Steve tried his best to keep calm. Certainly, he's seen and heard of worse. But there was something especially distressing about drawing the aftermath of what was clearly a brutal rape of a prisoner while listening to Bucky's calm descriptions. Had Bucky been complicit in what was done to this poor man? And was Steve also complicit in a way, through his drawing of this scene? What would Bucky think when he snapped out of his fugue state?

By now Bucky had moved onto describing the man's face, and Steve found himself sharpening lines and bringing his features into focus. Lips swollen and similarly smeared with semen and marked with the bloody imprints of some metal gag. A chin with a tiny cleft, sharp cheekbones marked by yet another bruise, a delicate but firm jawline, and blank, unseeing eyes, directed straight at the viewer.

Steve recoiled in horror when he leaned back from adding some additional shading to the deep-set eyes. It took all of his self control to not immediately smudge the drawing beyond recognition.

The man was Bucky. Bucky had been describing an image of himself all along, seen through some dim mirror on one side of the cell.

"And he had some stubble on his face, around here..." Bucky moved to point, completely unaware of anything else except the clarity of the image in his mind. Steve reached out and grabbed his hand. Bucky looked up at Steve, perplexed but unguarded, eyes distant. Steve had never tried to stop Bucky in this state before. Even when Steve found himself drawing the fall from the train from Bucky's perspective, he'd managed to keep his tears to himself and complete the task at hand.
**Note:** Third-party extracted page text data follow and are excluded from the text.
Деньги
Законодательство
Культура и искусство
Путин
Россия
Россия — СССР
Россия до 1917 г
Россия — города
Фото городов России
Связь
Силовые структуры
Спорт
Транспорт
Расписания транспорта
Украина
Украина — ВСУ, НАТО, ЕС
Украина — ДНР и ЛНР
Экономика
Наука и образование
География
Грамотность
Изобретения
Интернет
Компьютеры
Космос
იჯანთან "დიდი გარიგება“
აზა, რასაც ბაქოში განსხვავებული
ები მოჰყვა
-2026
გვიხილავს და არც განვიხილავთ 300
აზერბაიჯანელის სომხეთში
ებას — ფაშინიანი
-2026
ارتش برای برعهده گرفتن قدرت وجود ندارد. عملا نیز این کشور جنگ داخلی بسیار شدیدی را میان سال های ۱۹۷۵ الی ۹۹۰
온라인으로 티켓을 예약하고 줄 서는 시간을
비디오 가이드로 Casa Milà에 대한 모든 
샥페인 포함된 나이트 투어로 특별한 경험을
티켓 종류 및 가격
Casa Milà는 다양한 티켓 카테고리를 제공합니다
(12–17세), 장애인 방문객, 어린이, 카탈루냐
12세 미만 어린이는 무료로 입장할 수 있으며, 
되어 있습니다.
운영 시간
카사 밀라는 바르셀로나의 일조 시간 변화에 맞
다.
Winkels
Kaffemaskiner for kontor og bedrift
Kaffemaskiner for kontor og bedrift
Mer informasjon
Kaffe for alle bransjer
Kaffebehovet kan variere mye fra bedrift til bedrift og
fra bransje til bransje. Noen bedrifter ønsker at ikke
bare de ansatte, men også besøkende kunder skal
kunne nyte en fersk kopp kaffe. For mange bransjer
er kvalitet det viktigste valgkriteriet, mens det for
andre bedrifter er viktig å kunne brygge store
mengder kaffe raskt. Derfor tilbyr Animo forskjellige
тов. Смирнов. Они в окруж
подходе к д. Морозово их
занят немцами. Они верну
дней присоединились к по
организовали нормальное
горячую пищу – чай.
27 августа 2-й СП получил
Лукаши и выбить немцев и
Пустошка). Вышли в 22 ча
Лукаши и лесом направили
But this time...

"Bucky," Steve said softly, words failing to come as he struggled to breathe from the emotions flooding his chest. He shouldn't... he's probably already broken 15 different therapist recommendations and set Bucky back months of recovery, but he needed to... he wanted to know, right now, "What's...?"

And it was probably because of the state that Bucky was still caught in, but he merely quirked his head at Steve and studied the image briefly. "The man. He just gave up and decided to stop existing."